Kemp passed away nearly a decade ago, but his good advice lives on — and this advice should be followed by those critical of President Obama’s proposal to levy a $10-per-barrel fee on oil, with the collected proceeds being used to modernize transportation and expand clean energy in the United States:
Think Progress reports that Obama’s proposal “would have to go through a Republican-controlled Congress hostile to the president’s energy and environmental initiatives. Sen. John Barrasso (R-WY) said ‘Congress should and will reject it,’ according to Politico transportation reporter Lauren Gardner…House Majority Whip Steve Scalise (R-LA) called the plan “Dead on Arrival.” House Speaker Paul Ryan (R-WI) said in a statement that the ‘[P]resident should be proposing policies to grow our economy instead of sacrificing it to appease progressive climate activists,’ and said it was an ‘election-year distraction’ that ‘this lame-duck president knows’ is ‘dead on arrival in Congress.’”
Let’s parse Speaker Ryan’s statement for a moment. He states that Obama “should be proposing policies to grow our economy,” implying that this proposal would not. He suggests that Obama is attempting to “appease progressive climate activists,” ignoring the abundant polling evidence that concern for the climate is profoundly bipartisan in nature. He calls the initiative an “election-year distraction,” though it’s not clear to whom. He also proclaims it “dead on arrival in Congress.” However, that raises the question: what is Congress’s alternative proposal to address the issues of transportation and clean energy? Ryan, after all, was a protege of Jack Kemp.
Ryan might want to consult with Rep. Carlos Curbelo (R-FL) about market-based alternatives to President Obama’s vision. Curbelo — who recently formed the bipartisan Climate Solutions Caucus with fellow Rep. Ted Deutch (D-FL) — has emerged as one of the GOP’s most powerful voices on climate and energy concerns. As Newsweek’s Nina Burleigh recently reported:
“A freshman Republican from suburban Miami, Representative Carlos Curbelo, has taken a leadership role on Capitol Hill on climate change. Like [Senator Marco] Rubio, Curbelo is a young, second-generation Cuban-American. He says there’s a middle way between alarm and ignoring the problem…[Last year], Curbelo [authored] an op-ed for The Miami Herald headlined ‘Climate Change Cannot Be a Partisan Issue.’ He was the first House Republican co-sponsor of a resolution last year acknowledging that climate change is a problem that needs to be addressed. Representative Ileana Ros-Lehtinen, another Miami Republican, also signed on.”

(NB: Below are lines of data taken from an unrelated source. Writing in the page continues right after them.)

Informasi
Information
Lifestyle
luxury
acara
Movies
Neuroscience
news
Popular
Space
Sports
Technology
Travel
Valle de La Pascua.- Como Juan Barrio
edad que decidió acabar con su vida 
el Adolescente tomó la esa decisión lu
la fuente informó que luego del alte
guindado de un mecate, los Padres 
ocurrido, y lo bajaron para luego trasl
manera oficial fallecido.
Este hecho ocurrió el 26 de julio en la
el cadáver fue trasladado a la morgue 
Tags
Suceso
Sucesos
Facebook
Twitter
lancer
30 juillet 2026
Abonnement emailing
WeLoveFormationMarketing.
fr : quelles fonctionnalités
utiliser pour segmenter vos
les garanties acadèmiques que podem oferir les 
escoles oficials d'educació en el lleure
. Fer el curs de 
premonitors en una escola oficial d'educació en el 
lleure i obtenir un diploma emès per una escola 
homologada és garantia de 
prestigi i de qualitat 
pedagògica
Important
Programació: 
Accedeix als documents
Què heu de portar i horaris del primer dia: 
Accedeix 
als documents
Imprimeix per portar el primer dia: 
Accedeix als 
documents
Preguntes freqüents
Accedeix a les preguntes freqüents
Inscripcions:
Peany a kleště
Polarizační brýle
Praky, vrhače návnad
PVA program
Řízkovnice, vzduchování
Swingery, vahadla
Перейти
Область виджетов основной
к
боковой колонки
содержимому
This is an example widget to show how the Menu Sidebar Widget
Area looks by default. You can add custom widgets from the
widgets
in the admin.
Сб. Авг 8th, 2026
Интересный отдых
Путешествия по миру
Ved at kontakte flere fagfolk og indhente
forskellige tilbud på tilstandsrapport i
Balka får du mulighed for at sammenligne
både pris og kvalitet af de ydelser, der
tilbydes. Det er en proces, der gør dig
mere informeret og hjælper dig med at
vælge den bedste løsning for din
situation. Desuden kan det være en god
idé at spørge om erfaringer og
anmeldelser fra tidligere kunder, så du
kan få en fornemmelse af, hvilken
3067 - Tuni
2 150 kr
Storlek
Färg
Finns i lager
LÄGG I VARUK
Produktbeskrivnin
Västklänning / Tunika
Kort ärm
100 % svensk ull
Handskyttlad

In that op-ed, Rep. Curbelo observed, “Enacting policies that encourage the private sector to invest, not only in general infrastructure projects, but long-term visionary technologies, will lead to economic prosperity and environmental sustainability. Tax incentives for developing energy sources like solar, wind and hydropower are just one way of encouraging America’s innovators to develop advanced solutions. And this energy transition cannot exclude low-income Americans…I understand the reluctance that some of my Congressional colleagues and fellow Americans have about investing in renewable energy sources to address a problem whose impacts are not immediately noticeable. However, accelerating clean energy efforts in the present will minimize the risk of serious climate-change effects and overbearing regulations in the future.”
Curbelo is meeting the responsibility Kemp discussed eighteen years ago — the responsibility of Republicans to present alternative proposals, not merely criticize the proposals of Democrats. Let’s hope Kemp’s old ally teams up with Curbelo to make sure that the U.S. House takes needed measures to protect what Pope Francis calls our common home.
D.R. Tucker is a member of CCL’s Blog Team and a CCL volunteer in Boston.